Extracted page text data:
────
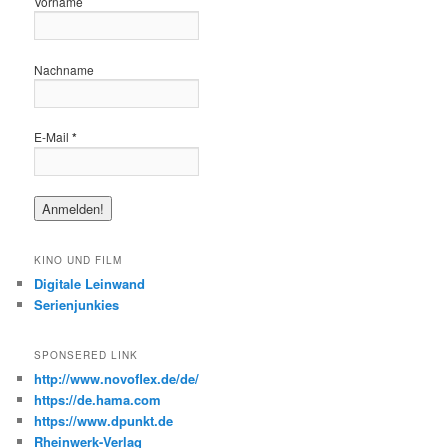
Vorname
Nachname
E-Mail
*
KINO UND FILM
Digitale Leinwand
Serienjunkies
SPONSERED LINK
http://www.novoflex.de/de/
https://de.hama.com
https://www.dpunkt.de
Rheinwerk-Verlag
────
● Work request: Swap "KINO UND FILM" for "KINO UND SERIEN" throughout the lines above and leave everything else as it is. Omit the pictures from your answer.

● Solution to the exercise:
Vorname
Nachname
E-Mail
*
KINO UND SERIEN
Digitale Leinwand
Serienjunkies
SPONSERED LINK
http://www.novoflex.de/de/
https://de.hama.com
https://www.dpunkt.de
Rheinwerk-Verlag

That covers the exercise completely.